PROBLEM TO WORK ON:
The expected response is an exact repetition of every record, with images excluded.

GIVEN ENTRIES:

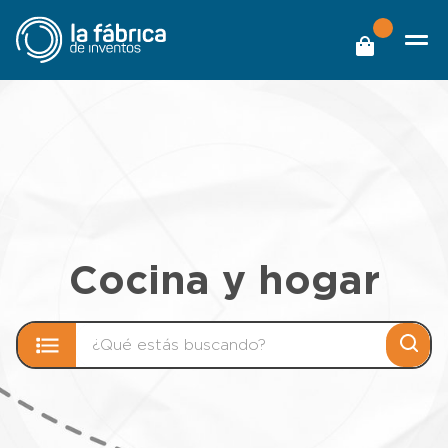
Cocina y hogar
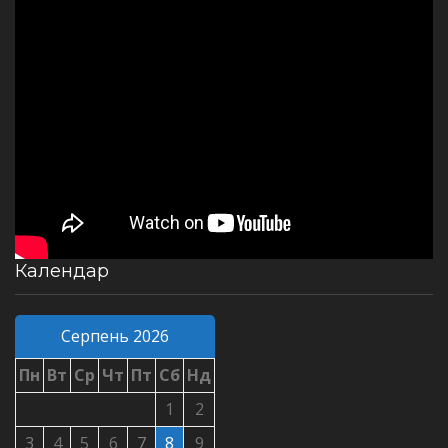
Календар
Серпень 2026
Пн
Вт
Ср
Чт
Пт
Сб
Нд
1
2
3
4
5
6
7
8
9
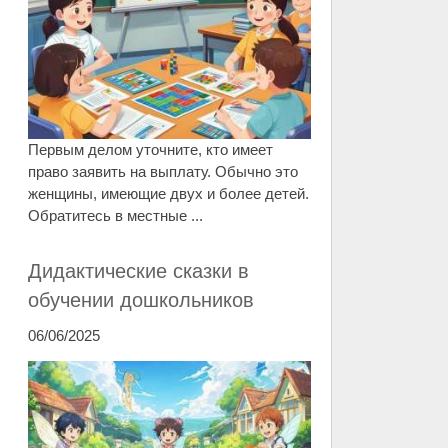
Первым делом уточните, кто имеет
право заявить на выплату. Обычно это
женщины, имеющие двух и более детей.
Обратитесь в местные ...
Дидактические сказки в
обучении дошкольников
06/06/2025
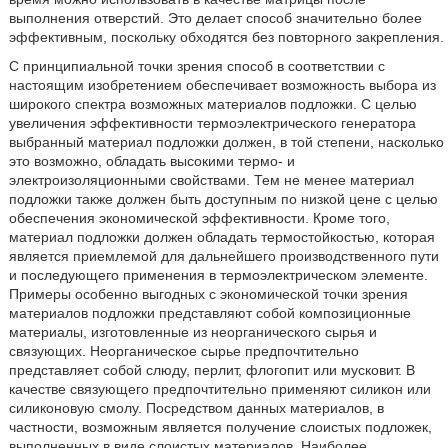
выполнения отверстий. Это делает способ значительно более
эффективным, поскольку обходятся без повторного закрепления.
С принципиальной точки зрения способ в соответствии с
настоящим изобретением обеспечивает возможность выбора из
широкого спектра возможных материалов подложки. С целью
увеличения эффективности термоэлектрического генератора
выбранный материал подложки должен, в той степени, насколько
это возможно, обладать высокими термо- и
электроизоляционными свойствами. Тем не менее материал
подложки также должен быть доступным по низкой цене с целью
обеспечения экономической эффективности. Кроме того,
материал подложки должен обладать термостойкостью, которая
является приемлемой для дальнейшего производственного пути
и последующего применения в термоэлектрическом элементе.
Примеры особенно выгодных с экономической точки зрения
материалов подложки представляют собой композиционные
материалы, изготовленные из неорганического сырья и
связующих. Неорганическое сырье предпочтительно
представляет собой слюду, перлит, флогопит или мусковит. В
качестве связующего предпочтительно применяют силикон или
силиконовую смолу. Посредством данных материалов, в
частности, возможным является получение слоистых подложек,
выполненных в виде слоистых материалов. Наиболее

RESULT OF THIS EXERCISE:
Cocina y hogar
Календар
Серпень 2026
Пн
Вт
Ср
Чт
Пт
Сб
Нд
1
2
3
4
5
6
7
8
9
Первым делом уточните, кто имеет
право заявить на выплату. Обычно это
женщины, имеющие двух и более детей.
Обратитесь в местные ...
Дидактические сказки в
обучении дошкольников
06/06/2025
выполнения отверстий. Это делает способ значительно более
эффективным, поскольку обходятся без повторного закрепления.
С принципиальной точки зрения способ в соответствии с
настоящим изобретением обеспечивает возможность выбора из
широкого спектра возможных материалов подложки. С целью
увеличения эффективности термоэлектрического генератора
выбранный материал подложки должен, в той степени, насколько
это возможно, обладать высокими термо- и
электроизоляционными свойствами. Тем не менее материал
подложки также должен быть доступным по низкой цене с целью
обеспечения экономической эффективности. Кроме того,
материал подложки должен обладать термостойкостью, которая
является приемлемой для дальнейшего производственного пути
и последующего применения в термоэлектрическом элементе.
Примеры особенно выгодных с экономической точки зрения
материалов подложки представляют собой композиционные
материалы, изготовленные из неорганического сырья и
связующих. Неорганическое сырье предпочтительно
представляет собой слюду, перлит, флогопит или мусковит. В
качестве связующего предпочтительно применяют силикон или
силиконовую смолу. Посредством данных материалов, в
частности, возможным является получение слоистых подложек,
выполненных в виде слоистых материалов. Наиболее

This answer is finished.